Он показал на стоявшую отдельно группку людей у входа, в которой я вроде бы узнал Ахмадуллину и Вознесенского. Выражения их лиц было не разглядеть, но думаю, они тяготились неожиданной задержкой, тем более что некоторые уже их узнали, я услышал, как кто-то из толпы крикнул: «Это же Вознесенский с Ахмадуллиной!»

Однако… Они же ведь бывшие муж и жена — Евтушенко с Ахмадуллиной, развелись, кажется, в 1958 году, когда тёзка заставил сделать Беллу аборт. Потом у неё был скандальный брак с Нагибиным, а сейчас поэтесса вроде бы замужем за балкарским поэтому Эльдаром Кулиевым. И вот как ни в чём ни бывало вместе в творческой командировке. Ну да это их проблемы, поэты — они вообще люди немного странные.

— Будем смотреть сегодня варьете, кордебалет, — хмыкнул Евтушенко.

— Повезло вам, — вздохнул я, — а мы вот, похоже, варьете так и не увидим.
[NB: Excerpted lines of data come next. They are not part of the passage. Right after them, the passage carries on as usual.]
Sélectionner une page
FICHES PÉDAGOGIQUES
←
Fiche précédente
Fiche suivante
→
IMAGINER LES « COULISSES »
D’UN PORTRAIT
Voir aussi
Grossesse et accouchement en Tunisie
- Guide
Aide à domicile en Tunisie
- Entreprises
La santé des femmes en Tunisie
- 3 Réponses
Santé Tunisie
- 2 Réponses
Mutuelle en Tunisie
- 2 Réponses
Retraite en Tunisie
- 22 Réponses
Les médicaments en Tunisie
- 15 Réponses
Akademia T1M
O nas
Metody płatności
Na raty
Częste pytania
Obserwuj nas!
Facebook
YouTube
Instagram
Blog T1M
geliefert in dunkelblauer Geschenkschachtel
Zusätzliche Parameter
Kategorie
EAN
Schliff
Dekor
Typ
Свободных мест нет и не ожидается.

Поэт прикусил тонкую губу, прищурился, снова глянул в сторону ожидающей его компании.

— Так, постойте пока здесь, я, может, что-нибудь придумаю. С нами как-никак завотделом культуры рижского обкома КПСС. Он, думаю, прислушается к моей просьбе, а уж к его просьбе администрация ресторана тоже прислушается.
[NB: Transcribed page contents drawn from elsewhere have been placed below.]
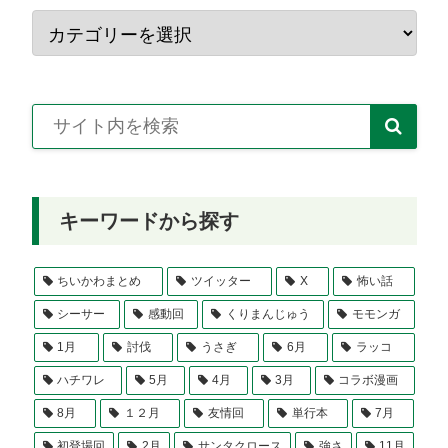
キーワードから探す
ちいかわまとめ
ツイッター
X
怖い話
シーサー
感動回
くりまんじゅう
モモンガ
1月
討伐
うさぎ
6月
ラッコ
ハチワレ
5月
4月
3月
コラボ漫画
8月
１２月
友情回
単行本
7月
初登場回
2月
サンタクロース
強さ
11月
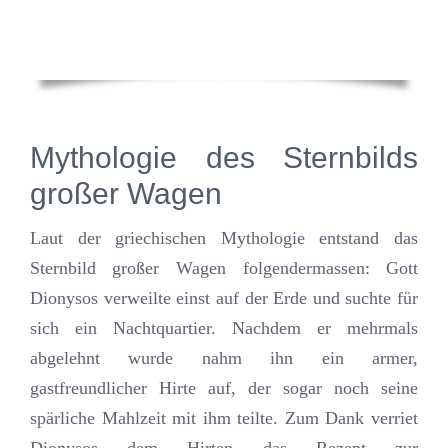
Mythologie des Sternbilds
großer Wagen
Laut der griechischen Mythologie entstand das
Sternbild großer Wagen folgendermassen: Gott
Dionysos verweilte einst auf der Erde und suchte für
sich ein Nachtquartier. Nachdem er mehrmals
abgelehnt wurde nahm ihn ein armer,
gastfreundlicher Hirte auf, der sogar noch seine
spärliche Mahlzeit mit ihm teilte. Zum Dank verriet
Dionysos dem Hirten das Rezept zur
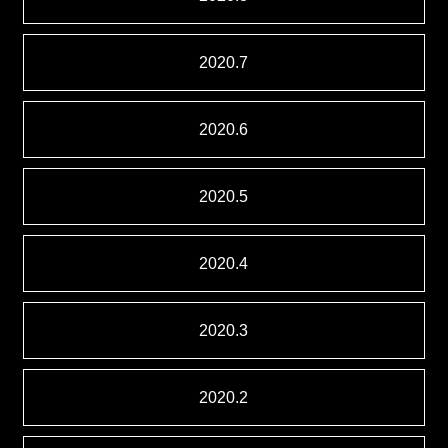
2020.7
2020.6
2020.5
2020.4
2020.3
2020.2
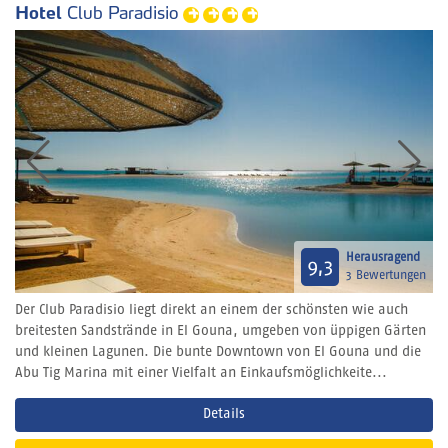
Hotel
Club Paradisio
Herausragend
9,3
3 Bewertungen
Der Club Paradisio liegt direkt an einem der schönsten wie auch
breitesten Sandstrände in El Gouna, umgeben von üppigen Gärten
und kleinen Lagunen. Die bunte Downtown von El Gouna und die
Abu Tig Marina mit einer Vielfalt an Einkaufsmöglichkeite...
Details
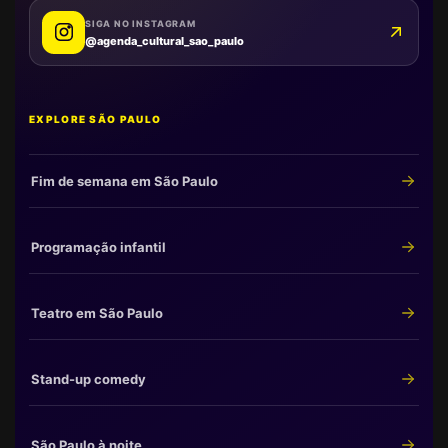
SIGA NO INSTAGRAM
@agenda_cultural_sao_paulo
EXPLORE SÃO PAULO
Fim de semana em São Paulo
Programação infantil
Teatro em São Paulo
Stand-up comedy
São Paulo à noite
К какой просьбе должен прислушаться второй секретарь коммунистической партии Латышской ССР, Евтушенко, тут же исчезнув, не уточнил, но, видимо, хочет поспособствовать нашему проникновению внутрь «Юрас Перле». Что ж, посмотрим, что у него из этой затеи выйдет.
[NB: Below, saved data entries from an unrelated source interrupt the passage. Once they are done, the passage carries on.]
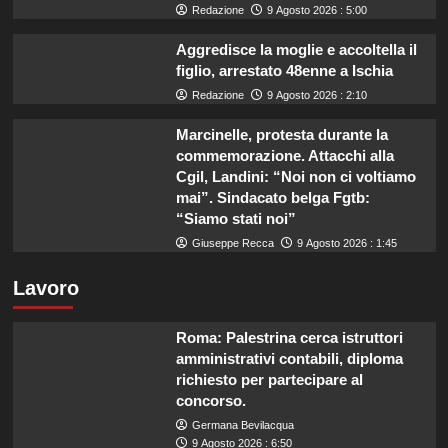
Redazione
9 Agosto 2026 : 5:00
Aggredisce la moglie e accoltella il
figlio, arrestato 48enne a Ischia
Redazione
9 Agosto 2026 : 2:10
Marcinelle, protesta durante la
commemorazione. Attacchi alla
Cgil, Landini: “Noi non ci voltiamo
mai”. Sindacato belga Fgtb:
“Siamo stati noi”
Giuseppe Recca
9 Agosto 2026 : 1:45
Lavoro
Roma: Palestrina cerca istruttori
amministrativi contabili, diploma
richiesto per partecipare al
concorso.
Germana Bevilacqua
9 Agosto 2026 : 6:50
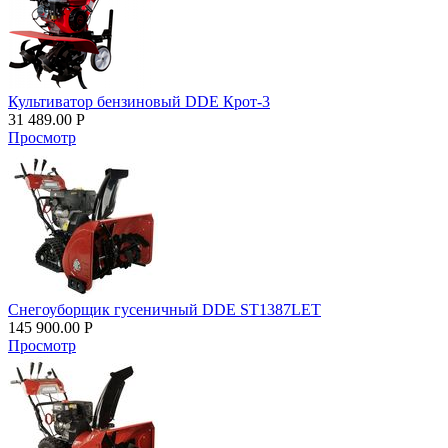
Культиватор бензиновый DDE Крот-3
31 489.00
Р
Просмотр
Снегоуборщик гусеничный DDE ST1387LET
145 900.00
Р
Просмотр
Между тем Евтушенко уже вовсю общался с каким-то человеком средних лет, то и дело кивая в нашу сторону. Тот послушал и с кислым выражением лица тоже кивнул. После чего вся компания прошла внутрь, а Евтушенко сделал знак, подзывая нас ко входу. Он затащил нас с собой в небольшое фойе, а в это время в сторону всей нашей большой компании уже двигался холёный администратор в строгом костюме с чёрной бабочкой и очках с золотой оправой. Тот, с кем разговаривал Евтушенко, о чём-то с ним пообщался, администратор сверкнул в нашу сторону линзами очков и что-то сказал в ответ. В результате мне и моим друзьям было предложено следовать за администратором в дальний угол зала. Столик располагался в уютном закутке, правда, сцену отсюда было видно не очень хорошо, но мы были рады и этому. А поэтическая делегация уединилась в закутке, вход в которую прикрывался портьерами, которые можно было при желании раздвинуть и наблюдать за происходящим в зале и на сцене. Сейчас между кусками тёмно-фиолетовой ткани оставалась небольшая щель, сквозь которую не особо-то и было видно, что происходит в этом «кабинете».

Официант добрался до нас где-то четверть часа спустя. Не то что мы сильно проголодались, пока шлёпали к «Юрас Перле», но сидеть за пустым столом было как-то не очень комфортно.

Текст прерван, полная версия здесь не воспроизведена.